-- Opening Marker --

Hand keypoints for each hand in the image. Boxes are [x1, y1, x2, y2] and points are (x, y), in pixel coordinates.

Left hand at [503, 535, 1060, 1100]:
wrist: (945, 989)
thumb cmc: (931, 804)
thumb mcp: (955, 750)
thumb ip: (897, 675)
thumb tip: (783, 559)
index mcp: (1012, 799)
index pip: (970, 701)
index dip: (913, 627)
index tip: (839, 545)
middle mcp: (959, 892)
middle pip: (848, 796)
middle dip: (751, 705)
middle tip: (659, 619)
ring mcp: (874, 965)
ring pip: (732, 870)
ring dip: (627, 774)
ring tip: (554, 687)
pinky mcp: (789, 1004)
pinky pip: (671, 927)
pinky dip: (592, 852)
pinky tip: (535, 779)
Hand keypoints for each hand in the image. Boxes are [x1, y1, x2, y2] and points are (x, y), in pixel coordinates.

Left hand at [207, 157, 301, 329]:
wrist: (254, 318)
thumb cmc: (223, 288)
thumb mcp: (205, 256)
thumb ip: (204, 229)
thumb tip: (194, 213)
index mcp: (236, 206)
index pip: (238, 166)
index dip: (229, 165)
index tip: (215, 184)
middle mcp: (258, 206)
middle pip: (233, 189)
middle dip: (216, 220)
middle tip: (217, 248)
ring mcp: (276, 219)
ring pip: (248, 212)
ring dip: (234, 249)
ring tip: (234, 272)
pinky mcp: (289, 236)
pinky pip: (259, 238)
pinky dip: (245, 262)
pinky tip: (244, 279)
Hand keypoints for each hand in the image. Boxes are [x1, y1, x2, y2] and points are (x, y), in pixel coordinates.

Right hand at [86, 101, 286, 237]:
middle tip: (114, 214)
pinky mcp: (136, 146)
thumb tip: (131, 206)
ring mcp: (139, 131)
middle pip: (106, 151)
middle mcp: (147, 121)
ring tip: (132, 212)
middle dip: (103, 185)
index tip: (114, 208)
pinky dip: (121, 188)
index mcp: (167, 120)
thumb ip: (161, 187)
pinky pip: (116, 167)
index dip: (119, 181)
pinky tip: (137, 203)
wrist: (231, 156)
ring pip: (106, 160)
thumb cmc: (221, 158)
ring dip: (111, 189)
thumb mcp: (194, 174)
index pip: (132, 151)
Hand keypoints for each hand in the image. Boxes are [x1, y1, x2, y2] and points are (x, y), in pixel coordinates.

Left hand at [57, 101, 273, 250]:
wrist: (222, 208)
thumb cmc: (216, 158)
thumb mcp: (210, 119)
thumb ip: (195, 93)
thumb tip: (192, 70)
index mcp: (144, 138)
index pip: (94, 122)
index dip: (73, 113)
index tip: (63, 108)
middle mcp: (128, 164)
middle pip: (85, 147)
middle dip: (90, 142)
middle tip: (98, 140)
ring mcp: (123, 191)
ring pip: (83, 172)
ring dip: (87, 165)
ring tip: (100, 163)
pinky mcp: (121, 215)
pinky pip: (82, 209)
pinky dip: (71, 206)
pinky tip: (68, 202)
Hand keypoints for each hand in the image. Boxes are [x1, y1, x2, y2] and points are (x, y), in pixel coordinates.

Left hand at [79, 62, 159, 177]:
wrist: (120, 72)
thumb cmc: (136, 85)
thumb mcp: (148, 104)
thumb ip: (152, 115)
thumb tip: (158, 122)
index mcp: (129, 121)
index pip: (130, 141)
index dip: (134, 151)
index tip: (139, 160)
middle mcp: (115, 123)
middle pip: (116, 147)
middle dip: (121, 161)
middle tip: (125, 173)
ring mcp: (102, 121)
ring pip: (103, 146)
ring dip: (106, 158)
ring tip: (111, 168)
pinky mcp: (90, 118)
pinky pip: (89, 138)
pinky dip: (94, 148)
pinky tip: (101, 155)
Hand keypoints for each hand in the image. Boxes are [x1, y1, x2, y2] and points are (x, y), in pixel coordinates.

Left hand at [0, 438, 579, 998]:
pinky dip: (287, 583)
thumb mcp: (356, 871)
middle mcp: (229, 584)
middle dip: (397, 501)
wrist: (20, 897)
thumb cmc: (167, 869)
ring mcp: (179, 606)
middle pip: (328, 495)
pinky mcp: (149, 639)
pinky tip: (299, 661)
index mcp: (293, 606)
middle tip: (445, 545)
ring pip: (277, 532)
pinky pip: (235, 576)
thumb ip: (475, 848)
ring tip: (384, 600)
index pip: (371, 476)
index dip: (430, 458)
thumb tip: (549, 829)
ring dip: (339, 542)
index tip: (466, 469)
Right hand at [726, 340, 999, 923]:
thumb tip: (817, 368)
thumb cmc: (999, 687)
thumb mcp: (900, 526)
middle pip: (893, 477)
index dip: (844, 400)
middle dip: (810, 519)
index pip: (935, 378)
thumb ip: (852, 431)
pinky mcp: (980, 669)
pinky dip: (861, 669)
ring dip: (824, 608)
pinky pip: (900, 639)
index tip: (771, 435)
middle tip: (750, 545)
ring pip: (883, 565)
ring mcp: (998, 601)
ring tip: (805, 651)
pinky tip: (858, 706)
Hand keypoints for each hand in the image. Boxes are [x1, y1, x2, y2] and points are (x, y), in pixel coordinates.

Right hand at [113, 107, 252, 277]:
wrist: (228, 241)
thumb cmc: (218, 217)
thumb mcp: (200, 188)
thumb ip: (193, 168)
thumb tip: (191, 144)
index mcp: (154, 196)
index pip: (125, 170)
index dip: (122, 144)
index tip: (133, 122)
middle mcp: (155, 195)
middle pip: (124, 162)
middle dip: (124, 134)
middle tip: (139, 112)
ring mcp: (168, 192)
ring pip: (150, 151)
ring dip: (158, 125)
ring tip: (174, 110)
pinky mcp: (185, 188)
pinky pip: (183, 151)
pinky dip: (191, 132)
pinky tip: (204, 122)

-- Closing Marker --

WHAT IS NEEDED: All of the material needs to be reproduced exactly as it reads.

RESPONSE TO THIS EXERCISE:
Hand keypoints for each hand in the image. Boxes are [x1, y1, x2, y2] and points are (x, y), in pixel coordinates.

Left hand at [503, 535, 1060, 1100]:
wrist: (945, 989)
thumb cmc: (931, 804)
thumb mcp: (955, 750)
thumb ip: (897, 675)
thumb tip: (783, 559)
index mcp: (1012, 799)
index pip: (970, 701)
index dip: (913, 627)
index tip: (839, 545)
middle mcp: (959, 892)
middle pip: (848, 796)
middle dip: (751, 705)
middle tip: (659, 619)
ring mcp: (874, 965)
ring pip: (732, 870)
ring dip: (627, 774)
ring tip: (554, 687)
pinky mcp: (789, 1004)
pinky pip: (671, 927)
pinky dip: (592, 852)
pinky tip: (535, 779)
Hand keypoints for each hand in the image. Boxes are [x1, y1, x2, y2] and points are (x, y), in pixel coordinates.

Left hand at [207, 157, 301, 329]:
wrist: (254, 318)
thumb cmc: (223, 288)
thumb mcp: (205, 256)
thumb ip: (204, 229)
thumb tip: (194, 213)
index mcp: (236, 206)
index pip: (238, 166)
index dip: (229, 165)
index tip: (215, 184)
middle mcp: (258, 206)
middle pip: (233, 189)
middle dip: (216, 220)
middle tip: (217, 248)
ring mcp: (276, 219)
ring pip: (248, 212)
ring dip: (234, 249)
ring tip: (234, 272)
pinky mcp: (289, 236)
pinky pip: (259, 238)
pinky dip: (245, 262)
pinky tip: (244, 279)
Hand keypoints for each hand in the image. Boxes are [x1, y1, x2, y2] and points are (x, y), in pixel coordinates.

Right hand at [86, 101, 286, 237]:
middle tip: (114, 214)
pinky mcp: (136, 146)
thumb tip: (131, 206)
ring mcp: (139, 131)
middle pip: (106, 151)
middle mcp: (147, 121)
ring tip: (132, 212)
middle dip: (103, 185)
index tip: (114, 208)
pinky dip: (121, 188)
index mcp: (167, 120)
thumb ip: (161, 187)
pinky pip: (116, 167)
index dip: (119, 181)
pinky tip: (137, 203)
wrist: (231, 156)
ring pip: (106, 160)
thumb cmc: (221, 158)
ring dip: (111, 189)
thumb mcp: (194, 174)
index pip: (132, 151)
Hand keypoints for each hand in the image. Boxes are [x1, y1, x2, y2] and points are (x, y), in pixel coordinates.

Left hand at [57, 101, 273, 250]:
wrist: (222, 208)
thumb cmc: (216, 158)
thumb mcp: (210, 119)
thumb ip: (195, 93)
thumb tip: (192, 70)
index mcp: (144, 138)
index pip: (94, 122)
index dip: (73, 113)
index tip: (63, 108)
middle mcp: (128, 164)
middle pip: (85, 147)
middle dip: (90, 142)
middle tip: (98, 140)
ring mcp: (123, 191)
ring pip: (83, 172)
ring dip: (87, 165)
ring tip: (100, 163)
pinky mcp: (121, 215)
pinky pip: (82, 209)
pinky dip: (71, 206)
pinky tip: (68, 202)
Hand keypoints for each hand in the image. Boxes are [x1, y1, x2, y2] and points are (x, y), in pixel coordinates.

Left hand at [79, 62, 159, 177]:
wrist: (120, 72)
thumb cmc: (136, 85)
thumb mcp: (148, 104)
thumb ip: (152, 115)
thumb tip: (158, 122)
index mcp: (129, 121)
index pip: (130, 141)
index dip: (134, 151)
index tip: (139, 160)
middle mcp: (115, 123)
middle pip: (116, 147)
middle dip: (121, 161)
middle tip: (125, 173)
ring mcp: (102, 121)
ring pip: (103, 146)
ring dip: (106, 158)
ring tip: (111, 168)
pinky mcp: (90, 118)
pinky pip: (89, 138)
pinky dip: (94, 148)
pinky tip: (101, 155)
Hand keypoints for each hand in the image. Boxes are [x1, y1, x2, y2] and points are (x, y), in pixel coordinates.

Left hand at [0, 438, 579, 998]:
pinky dip: (287, 583)
thumb mcp: (356, 871)
middle mcp: (229, 584)
middle dip: (397, 501)
wrist: (20, 897)
thumb cmc: (167, 869)
ring mcp: (179, 606)
middle pip: (328, 495)
pinky mcp: (149, 639)
pinky tip: (299, 661)
index mcp: (293, 606)
middle tip: (445, 545)
ring pip: (277, 532)
pinky pip: (235, 576)
thumb ip: (475, 848)
ring tip: (384, 600)
index pip: (371, 476)
index dip: (430, 458)
thumb tip: (549, 829)
ring dip: (339, 542)
index tip: (466, 469)
Right hand at [726, 340, 999, 923]:
thumb tip: (817, 368)
thumb cmc: (999, 687)
thumb mcp: (900, 526)
middle pip: (893, 477)
index dip: (844, 400)
middle dip: (810, 519)
index pip: (935, 378)
thumb ip: (852, 431)
pinky mcp: (980, 669)
pinky dip: (861, 669)
ring dip: (824, 608)
pinky pip: (900, 639)
index tip: (771, 435)
middle tip: (750, 545)
ring pip: (883, 565)
ring mcp: (998, 601)
ring tip: (805, 651)
pinky tip: (858, 706)
Hand keypoints for each hand in the image. Boxes are [x1, y1, x2, y2] and points are (x, y), in pixel coordinates.

Right hand at [113, 107, 252, 277]:
wrist: (228, 241)
thumb cmc: (218, 217)
thumb mcp: (200, 188)
thumb ip: (193, 168)
thumb tip: (191, 144)
index mcp: (154, 196)
index pip: (125, 170)
index dip: (122, 144)
index tip: (133, 122)
middle mcp: (155, 195)
middle pip: (124, 162)
middle dip: (124, 134)
middle tip: (139, 112)
ring mcp: (168, 192)
ring pip: (150, 151)
ring dip: (158, 125)
ring tip: (174, 110)
pinky mcp: (185, 188)
pinky pip: (183, 151)
pinky dip: (191, 132)
pinky tip: (204, 122)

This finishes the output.